§ SELECTED TEXT:
== Segment start ==

Make your choice, but own it and practice what you preach.
This... my MIL has looked 60+ since she was in her 40s, mostly a combo of not dying her hair, getting a 'zero maintenance' super short haircut, and wearing zero makeup or skin care. If that's how you feel most comfortable that's awesome! But that's also not how a lot of women decide to look at that age so you can't be surprised if the assumption is that you are older.
I feel the same way if someone keeps their boy toddler's hair long and dresses them in gender neutral clothing... shouldn't be offended if someone assumes he is a girl.
Man some people find it really upsetting if women don’t conform. “Snerk” poster you arent fooling anyone with your dyed hair and fillers.
Sorry to disappoint, but I don’t do fillers. I don’t dye my hair. I’m 43 and luckily do not need to at this point. I haven’t even decided whether I will once the gray shows up. But here’s what I do know: whatever choices I make about what I will or will not do about my appearance? I will own those choices and live those choices. I won’t make a decision and then expect the entire world to celebrate or accept me—because it never will! The world hasn’t magically changed to become always-accepting of me when I decided to be a working mom, or when I decided to breastfeed and pump at work, or when I decided never to wear skinny jeans or other trends that don’t suit the body that I have accepted.

== Segment end ==

Collected data
== Segment start ==

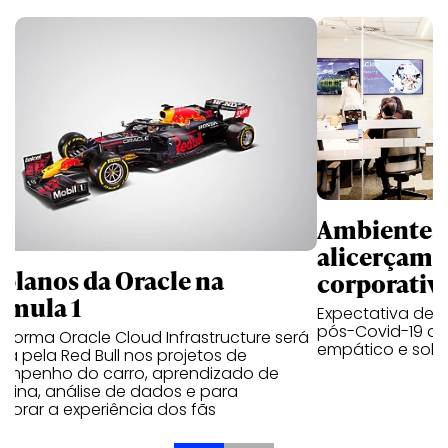
Ambientes 
alicerçam 
 planos da Oracle na
corporativ
rmula 1
Expectativa de p
pós-Covid-19 apo
aforma Oracle Cloud Infrastructure será
empático e solid
a pela Red Bull nos projetos de
empenho do carro, aprendizado de
uina, análise de dados e para
morar a experiência dos fãs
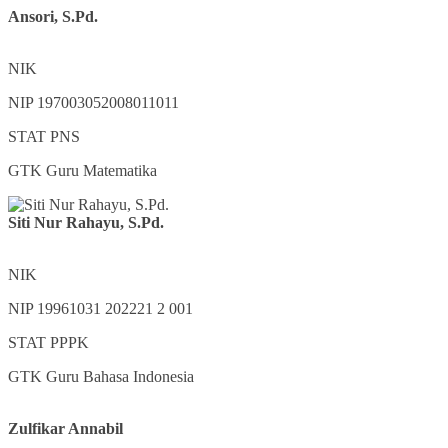
Ansori, S.Pd.
NIK
NIP
197003052008011011
STAT
PNS
GTK
Guru Matematika
Siti Nur Rahayu, S.Pd.
NIK
NIP
19961031 202221 2 001
STAT
PPPK
GTK
Guru Bahasa Indonesia
Zulfikar Annabil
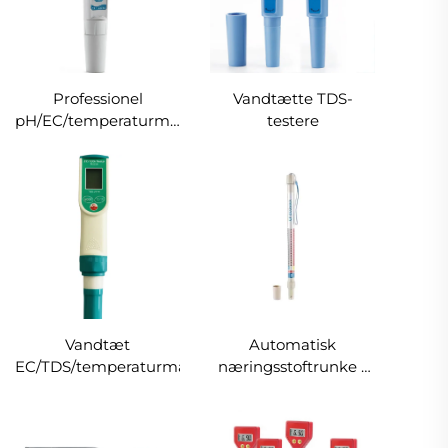
Professionel
Vandtætte TDS-
pH/EC/temperaturmåler,
testere
digital
vandkvalitetsmonitor
og testapparat
Vandtæt
Automatisk
EC/TDS/temperaturmåler
næringsstoftrunke -
EC/ppm/CF-måler 4-
44CF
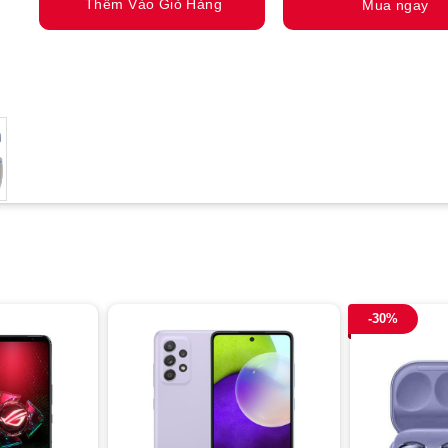
Thêm Vào Giỏ Hàng
Mua ngay
-30%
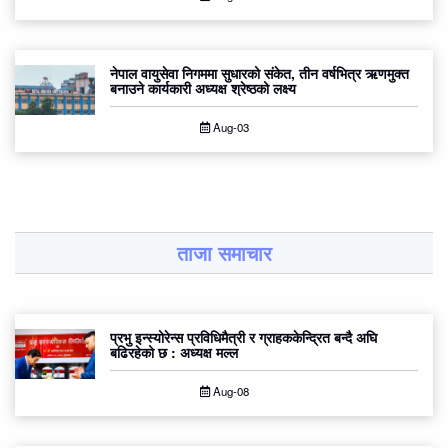
नेपाल वायुसेवा निगममा सुधारको संकेत, तीन वर्षभित्र ऋणमुक्त
बनाउने कार्यकारी अध्यक्ष श्रेष्ठको लक्ष्य
Aug-03
ताजा समाचार
प्रभु इन्स्योरेन्स प्रविधिमैत्री र ग्राहककेन्द्रित बन्दै अघि
बढिरहेको छ : अध्यक्ष मल्ल
Aug-08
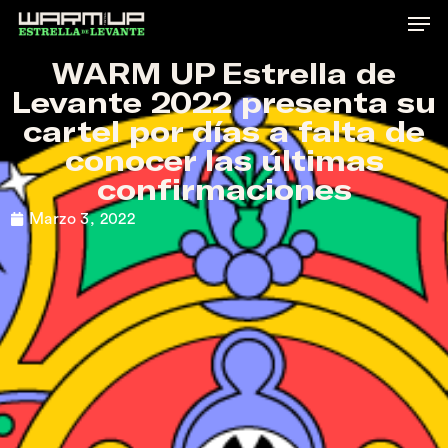
Skip
to
WARM UP Estrella de
main
Levante 2022 presenta su
content
cartel por días a falta de
conocer las últimas
confirmaciones
Marzo 3, 2022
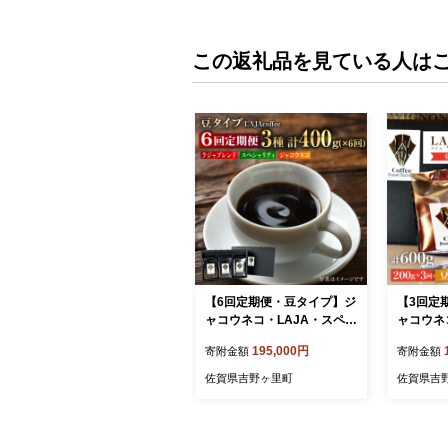
この返礼品を見ている人は
【6回定期便・豆タイプ】ジ
【3回定
ャコウネコ・LAJA・スペシ
ャコウネコ
ャリティコーヒーセット3種
（200g）
195,000円
寄附金額
寄附金額
合計400g×6回 計2.4kg [FB
R026]
R023]
佐賀県吉野ヶ里町
佐賀県吉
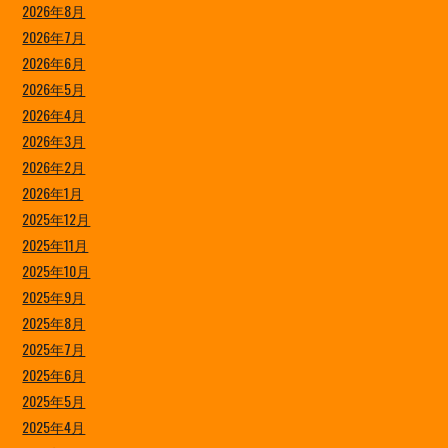
2026年8月
2026年7月
2026年6月
2026年5月
2026年4月
2026年3月
2026年2月
2026年1月
2025年12月
2025年11月
2025年10月
2025年9月
2025年8月
2025年7月
2025年6月
2025年5月
2025年4月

== Segment end ==

§ QUESTIONS:
1 > Reproduce the comments on appearance and aging word for word, starting with "Make your choice, but" and going on through "hair and fillers.".
2 > Write what comes next in the comments on appearance and aging, picking up after their final sentence.
The listing has no connection to the comments on appearance and aging.

§ RESULTS IN ORDER:
1 >
Make your choice, but own it and practice what you preach.
This... my MIL has looked 60+ since she was in her 40s, mostly a combo of not dying her hair, getting a 'zero maintenance' super short haircut, and wearing zero makeup or skin care. If that's how you feel most comfortable that's awesome! But that's also not how a lot of women decide to look at that age so you can't be surprised if the assumption is that you are older.
I feel the same way if someone keeps their boy toddler's hair long and dresses them in gender neutral clothing... shouldn't be offended if someone assumes he is a girl.
Man some people find it really upsetting if women don’t conform. “Snerk” poster you arent fooling anyone with your dyed hair and fillers.

2 >
I already decided several years ago that I was done with high heels except for special occasions, and I was done with bras with underwire. And yes, if I worked super hard, I could lose the 20 pounds that any fashion designer would say I need to lose in order to look good/fit perfectly into their close. I’m sure I could do things that would help me conform to beauty and fashion standards that I don’t choose to do. And thus I don’t spend time staring at Vogue and wishing I were a size 2 with perfectly manicured nails and highlights in my hair and fillers in my face, because I’ve decided not to run that particular race. I make my choices and I live them. I don’t make my choices and then act like the entire world should applaud me all the time and treat me as if I AM a Vogue model.